Assim, a pergunta permanece: se o evento e a negatividade constituem as verdadeiras forças de ruptura, capazes de revelar as falhas internas e os limites do discurso ideológico, como podemos, enquanto sujeitos, nos posicionar frente a essa verdade? Como podemos sustentar uma fidelidade ao potencial disruptivo e transformador do real em uma era que, em muitos aspectos, busca precisamente neutralizar esse potencial? A provocação, então, se torna um convite para pensar se somos capazes de ir além das ilusões da estabilidade e da ordem imposta, e de afirmar, como propõem Badiou e Žižek, um compromisso radical com a verdade, a negatividade e a revolução.
Finalmente, uma última questão se coloca: não foi exatamente esse o gesto da Reforma ao romper com o mundo medieval? A Reforma Protestante, em sua essência, pode ser vista como um evento que desestabilizou profundamente o campo simbólico medieval, desafiando o discurso estabelecido pela Igreja e o sistema de crenças hegemônico que fundamentava a ordem social da época. Como um evento revolucionário, a Reforma abriu espaço para um real que, até então, permanecia reprimido ou inacessível sob as formalizações do poder religioso. Rompeu com uma estrutura que parecia intransponível e possibilitou a emergência de novas verdades — sejam elas doutrinárias, culturais ou políticas —, alterando de maneira irrevogável as coordenadas da realidade medieval. Em termos badiouanos, a Reforma poderia ser vista como um evento de fidelidade a uma nova verdade religiosa e social; em termos zizekianos, como a revelação de uma negatividade estrutural que desnudou a inconsistência do sistema simbólico da Igreja.
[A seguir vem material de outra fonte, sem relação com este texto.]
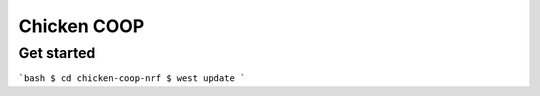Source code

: .. _chicken_coop:

Chicken COOP
###########

Get started
********
```bash
$ cd chicken-coop-nrf
$ west update
```

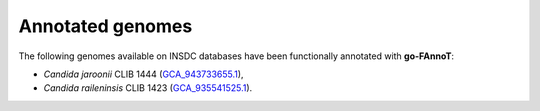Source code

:Annotated genomes
=================

The following genomes available on INSDC databases have been functionally annotated with **go-FAnnoT**:

* *Candida jaroonii* CLIB 1444 (`GCA_943733655.1 <https://www.ncbi.nlm.nih.gov/assembly/GCA_943733655.1/>`_),
* *Candida raileninsis* CLIB 1423 (`GCA_935541525.1 <https://www.ncbi.nlm.nih.gov/assembly/GCA_935541525.1/>`_).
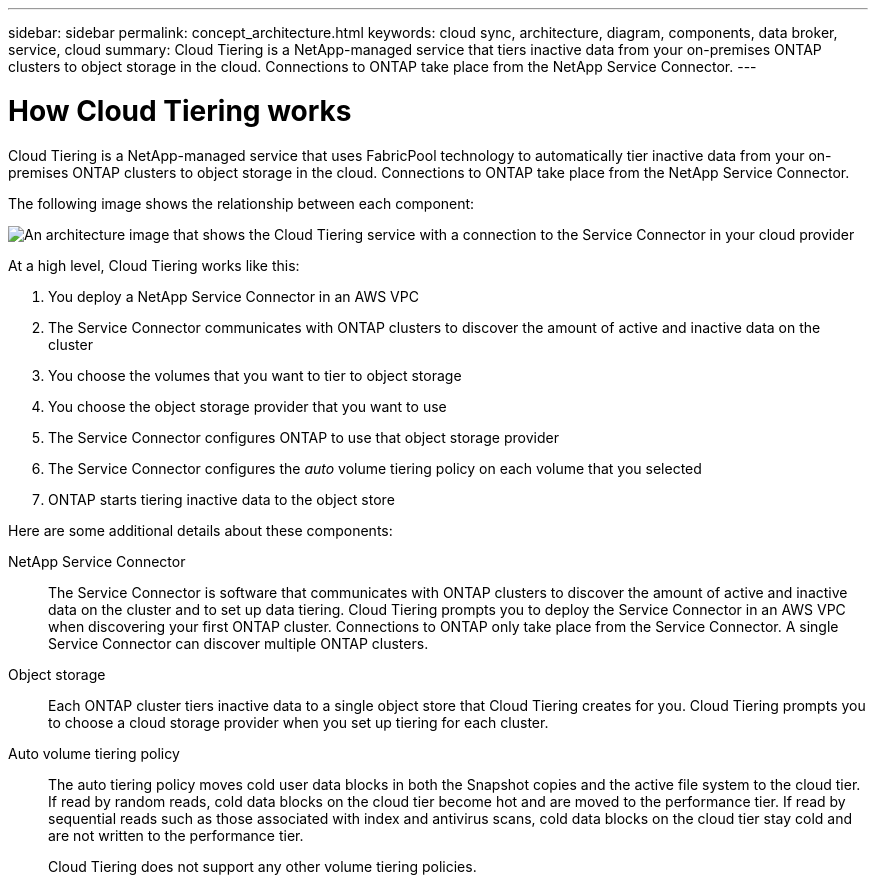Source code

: ---
sidebar: sidebar
permalink: concept_architecture.html
keywords: cloud sync, architecture, diagram, components, data broker, service, cloud
summary: Cloud Tiering is a NetApp-managed service that tiers inactive data from your on-premises ONTAP clusters to object storage in the cloud. Connections to ONTAP take place from the NetApp Service Connector.
---

= How Cloud Tiering works
:hardbreaks:
:nofooter:
:icons: font
:linkattrs:
:imagesdir: ./media/

[.lead]
Cloud Tiering is a NetApp-managed service that uses FabricPool technology to automatically tier inactive data from your on-premises ONTAP clusters to object storage in the cloud. Connections to ONTAP take place from the NetApp Service Connector.

The following image shows the relationship between each component:

image:diagram_cloud_tiering.png[An architecture image that shows the Cloud Tiering service with a connection to the Service Connector in your cloud provider, the Service Connector with a connection to your ONTAP cluster, and a connection between the ONTAP cluster and object storage in your cloud provider. Active data resides on the ONTAP cluster, while inactive data resides in object storage.]

At a high level, Cloud Tiering works like this:

. You deploy a NetApp Service Connector in an AWS VPC
. The Service Connector communicates with ONTAP clusters to discover the amount of active and inactive data on the cluster
. You choose the volumes that you want to tier to object storage
. You choose the object storage provider that you want to use
. The Service Connector configures ONTAP to use that object storage provider
. The Service Connector configures the _auto_ volume tiering policy on each volume that you selected
. ONTAP starts tiering inactive data to the object store

Here are some additional details about these components:

NetApp Service Connector::
The Service Connector is software that communicates with ONTAP clusters to discover the amount of active and inactive data on the cluster and to set up data tiering. Cloud Tiering prompts you to deploy the Service Connector in an AWS VPC when discovering your first ONTAP cluster. Connections to ONTAP only take place from the Service Connector. A single Service Connector can discover multiple ONTAP clusters.

Object storage::
Each ONTAP cluster tiers inactive data to a single object store that Cloud Tiering creates for you. Cloud Tiering prompts you to choose a cloud storage provider when you set up tiering for each cluster.

Auto volume tiering policy::
The auto tiering policy moves cold user data blocks in both the Snapshot copies and the active file system to the cloud tier. If read by random reads, cold data blocks on the cloud tier become hot and are moved to the performance tier. If read by sequential reads such as those associated with index and antivirus scans, cold data blocks on the cloud tier stay cold and are not written to the performance tier.
+
Cloud Tiering does not support any other volume tiering policies.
Esse paralelo levanta uma provocação: ao olharmos para a história, quantos desses eventos revolucionários, movidos por fidelidade ou pela exposição de uma negatividade reprimida, abriram caminho para a reconfiguração da ordem simbólica e trouxeram à tona um real até então irrepresentável?
Referências
BADIOU, Alain. Em busca do real perdido. Belo Horizonte: Autêntica, 2017.
ŽIŽEK, Slavoj. Menos que nada: Hegel e a sombra do materialismo dialético. São Paulo: Boitempo, 2013.